My Family Member Is In A Foreign Country. How Do We Apply For A Green Card?

When the family member is outside of the United States, obtaining a green card is called Consular Processing. It is a three step process that involves two federal agencies and a consular interview. For this reason, it is a fairly complex process with changing rules, regulations and preferences. Working with a competent immigration attorney can ensure that processing is handled as expeditiously and clearly as possible.

  • The sponsoring spouse files the immigrant petition (I-130) with DHS and requests consular processing. This process currently takes about 5-6 months but processing times can alter at any time.
  • DHS forwards the petition to the National Visa Center for security checks and other processing. The case will sit "on ice" until the applicant is eligible to file the second step of the process. The family then files new legal forms, pays new fees and submits numerous original documents. Essentially, the NVC acts as the secretary for all US consulates around the world. This agency is fairly disorganized and processing times are inconsistent. I review and organize documents carefully in an attempt to streamline processing through the NVC.
  • The NVC forwards the petition to the U.S. Consulate in the family member's home country. Processing times vary by consulate. The interview normally happens within 1-4 months after file transfer but can be shorter or longer, depending upon the US consulate. As long as all legal requirements are met, the applicant then obtains an immigrant visa and is processed for a green card upon entering the United States.

How long will it take until my family member gets his or her green card?

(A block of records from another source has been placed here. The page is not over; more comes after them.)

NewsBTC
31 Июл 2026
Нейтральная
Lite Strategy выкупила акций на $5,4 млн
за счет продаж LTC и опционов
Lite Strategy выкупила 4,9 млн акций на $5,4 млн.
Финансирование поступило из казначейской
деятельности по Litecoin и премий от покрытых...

It depends. The wait time can be anywhere from one to twenty years, depending upon the family category and country of origin. The sponsored family member is placed into one of five applicant categories, which determines when that person can move on to the second step (i.e. filing for the green card.) The U.S. Government allows a certain number of people per category to obtain a green card each year. Each month, the U.S. Government issues a visa bulletin (which is posted in my quick links section) that outlines processing times by category, so a person can easily track when he or she is eligible to apply for a green card.

The date the sponsoring family member files the immigrant petition with DHS is called the "priority date". When a sponsored family member's priority date is "current" and shows up in the visa bulletin chart, that person is allowed to apply for the green card, either at the U.S. Consulate if abroad, or with the DHS if in the United States.

Family members eligible for sponsorship are broken into the following categories:

  • First Preference: Unmarried sons and daughters of U.S. Citizens (21 years or older)
  • Second Preference A: Spouses or children of aliens lawfully admitted for permanent residence
  • Second Preference B: Unmarried sons or daughters of aliens lawfully admitted for permanent residence
  • Third Preference: Married sons or daughters of U.S. Citizens
  • Fourth Preference: Brothers or sisters of U.S. Citizens, if U.S. Citizen is at least 21 years old

Why would we hire an attorney to handle our case?

In my professional opinion, all green card applicants should hire a competent immigration attorney to handle the green card process. (And I do not say this for every visa category.) Your immigration attorney will analyze the applicant's eligibility for the benefit, fully vet the case for any issues or potential problems, and determine where the green card application may be filed.

There are many important factors, including intention upon entry, processing times, criminal arrests/convictions, unlawful presence and entering on the wrong visa that determine if the applicant is eligible and if so, which process is the best for your case. Failure to analyze your case fully up front can result in visa denial or removal of the foreign applicant from the United States. For this reason, I highly recommend that the family has a full consultation with a competent immigration attorney before embarking on this application process.

I have handled numerous family sponsorship cases both in the US and around the globe, using both the adjustment of status and consular processing methods. I work carefully with clients to ensure that the case is processed as quickly as possible, all questions are answered and all issues addressed in a clear, concise manner. I also provide a full list of required documents for each step, to ensure that all documentary requirements are met. Via these efforts, many of my clients, particularly in consular processing cases, are able to save months of valuable time and to be reunited with their family members much sooner than anticipated.

Persons who are unlawfully present in the U.S. should always consult a competent immigration attorney before having a relative petition filed for them.